Tomando em conjunto a candidatura petista mais as quatro
com chances reais de enfrentá-la, é possível dizer que quase todo o espectro político está em
disputa no pleito paulistano.
A direita de sempre se apresenta dividida entre duas candidaturas. O centro neoconservador tem o seu representante. E
há uma quarta opção que procura aparecer como sendo ao
mesmo tempo mais popular e
menos radical que a da petista.
Sem partido forte, sustentada
por uma coalizão esquisita, a
polarização de Erundina é antes
social do que política.
De toda forma, não será por
falta de alternativas que alguns
eleitores preferirão anular o voto. Haveria, pois, motivos de sobra para festejar a vitória da democracia. Será mesmo o caso?
Costumamos, não sem razão,
atribuir a despolitização da
campanha ao formato da propaganda eleitoral na TV, que,
seguindo as receitas do marketing, transforma os candidatos
em pouco mais que bibelôs de
prateleira. Slogans eficazes, frases de efeito, tendência ao sentimentalismo ou ao sensacionalismo dão às campanhas um ar
de extrema boçalidade.
O que se vê na TV, no entanto,
é uma espécie de horário nobre
da política diante das atrocidades que os publicitários tratam
de veicular pelo rádio, destinadas à maioria pobre. Ainda piores, na escala da selvageria, são
as mobilizações de rua dos candidatos.
Os chamados showmícios, expressão recente, porém central,
do repertório democrático, costumam ser programas de auditório improvisados na periferia.
Partidos atraem as massas
atulhando o palco horas a fio
com rappers, pagodeiros e assemelhados. Como se fossem apresentadores de TV ou os donos do
programa, os candidatos encerram o show aos berros, com obviedades, palavras de ordem e
promessas vazias. São coadjuvantes no circo.
Quanto mais ignorante a audiência, pior o espetáculo. Tomem-se como exemplos dois
episódios recentes, escolhidos
arbitrariamente, ambos ocorridos em Cidade Tiradentes, um
desses buracos miseráveis da periferia.
O primeiro é a seguinte faixa
anunciando um showmício do
candidato tucano: "Caravana
do Gugu. Presença de Geraldo
Alckmin". O segundo, talvez
mais grave, é um evento idêntico de Romeu Tuma no mesmo
bairro, domingo passado, cujo
ponto alto consistia no sorteio,
entre os populares, das meninas
que teriam o direito de ir ao camarim para conhecer e ter o direito de beijar Netinho, o pagodeiro contratado da campanha.

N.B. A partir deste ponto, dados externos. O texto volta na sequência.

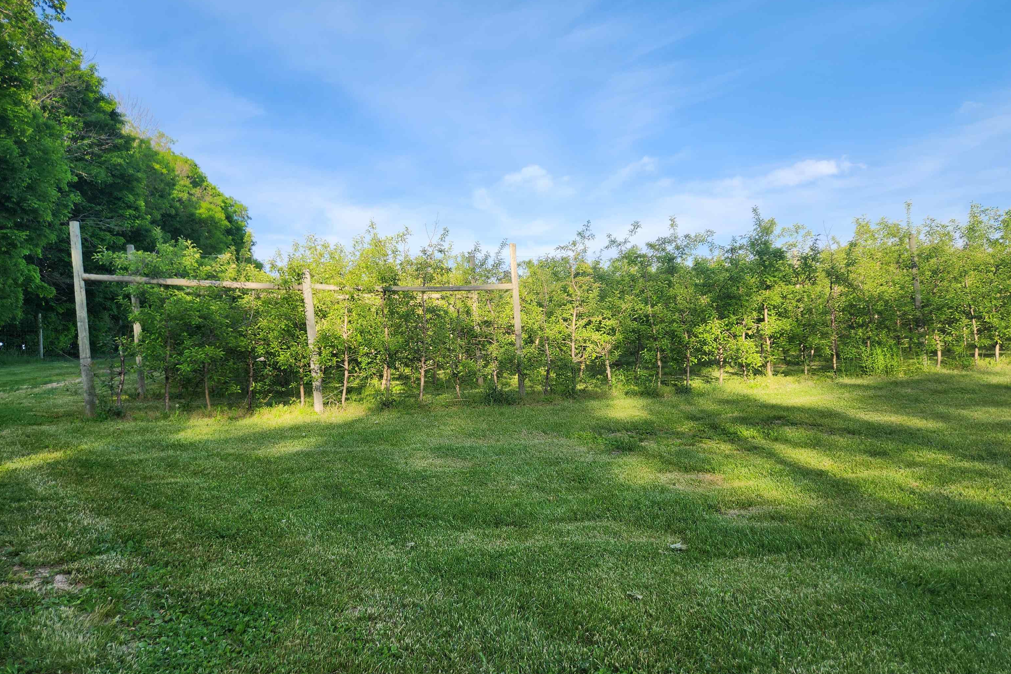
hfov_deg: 73.7
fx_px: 674
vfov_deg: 53.1
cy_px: 330
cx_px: 506
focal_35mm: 24
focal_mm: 5.4
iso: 20
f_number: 1.8
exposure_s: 1/799
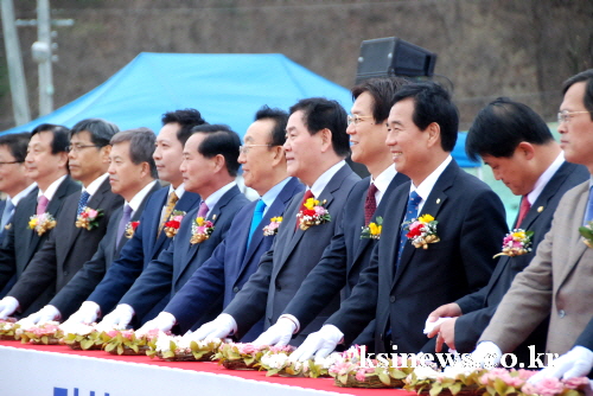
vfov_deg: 7.1
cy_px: 198
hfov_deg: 10.5
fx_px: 3214
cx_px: 296
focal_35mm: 195
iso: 1000
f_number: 5.6
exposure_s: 1/500
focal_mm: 130
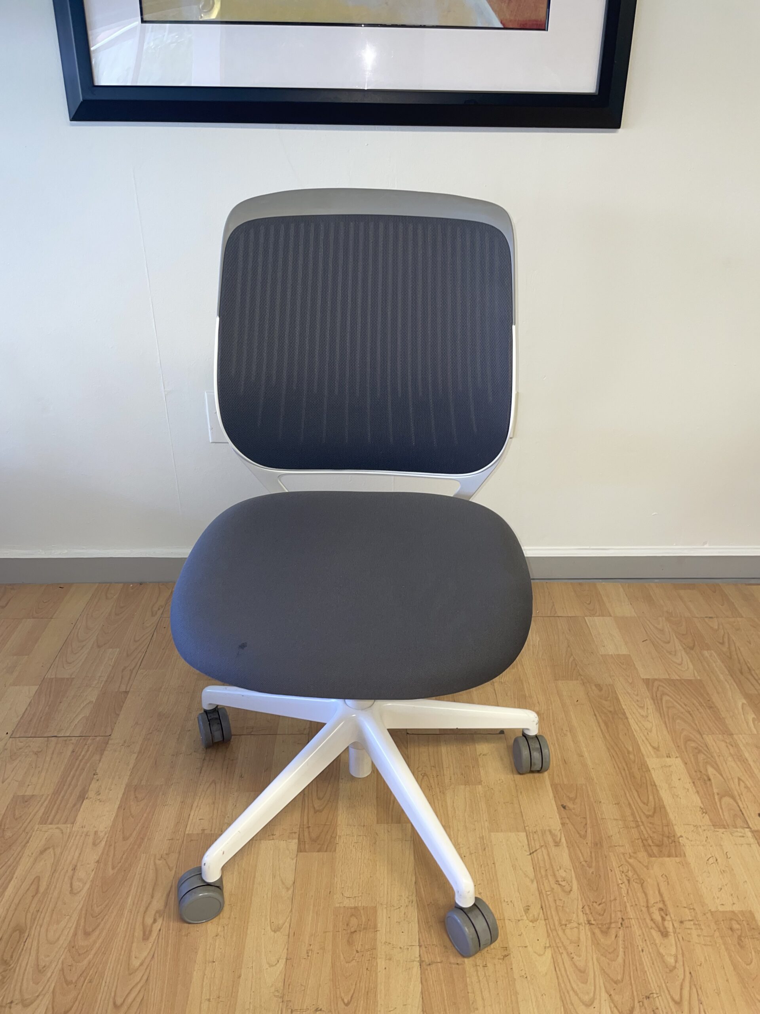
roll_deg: +0.3
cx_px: 380
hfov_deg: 53.1
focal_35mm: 26
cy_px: 507
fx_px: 761
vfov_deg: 67.3
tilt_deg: -26.8
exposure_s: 1/28
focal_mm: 4.2
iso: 32
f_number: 1.6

Acotoveladas em frente ao palco, as moças, batizadas pelo
apresentador de "princesinhas
da noite", urram na esperança
de serem escolhidas. Algo em comum com Hebe Camargo ou filhotes do gênero?
Pouca coisa dessa realidade
bruta e brutalizante chega à TV
ou aparece nos jornais. O teatro
do programa eleitoral revela-se,
afinal, quase inofensivo diante
do que frutifica à sua margem.
A lógica de massa da TV, quando extrapolada para além de
seus limites, produz monstros
inomináveis -e são eles, muitas vezes, que decidem as eleições.
Mais do que um simples trunfo da direita, sempre mais à
vontade e competente no uso e
abuso desses artifícios, é a democracia que rende homenagens à barbárie.